▸ **WHAT IS NEEDED**: Give every line of text in the records below as a JSON list of strings, one string per line, skipping blank lines. Leave the pictures out.
━━━━━ INPUT
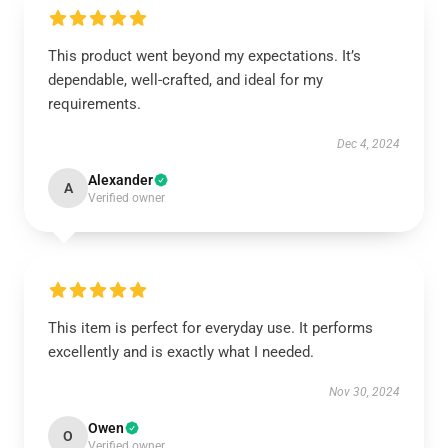
This product went beyond my expectations. It’s
dependable, well-crafted, and ideal for my
requirements.
Dec 4, 2024
Alexander
A
Verified owner
This item is perfect for everyday use. It performs
excellently and is exactly what I needed.
Nov 30, 2024
Owen
O
Verified owner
━━━━━━━━━━
▸ **ANSWER FOR THE TASK**:
[
  "This product went beyond my expectations. It’s",
  "dependable, well-crafted, and ideal for my",
  "requirements.",
  "Dec 4, 2024",
  "Alexander",
  "A",
  "Verified owner",
  "This item is perfect for everyday use. It performs",
  "excellently and is exactly what I needed.",
  "Nov 30, 2024",
  "Owen",
  "O",
  "Verified owner"
]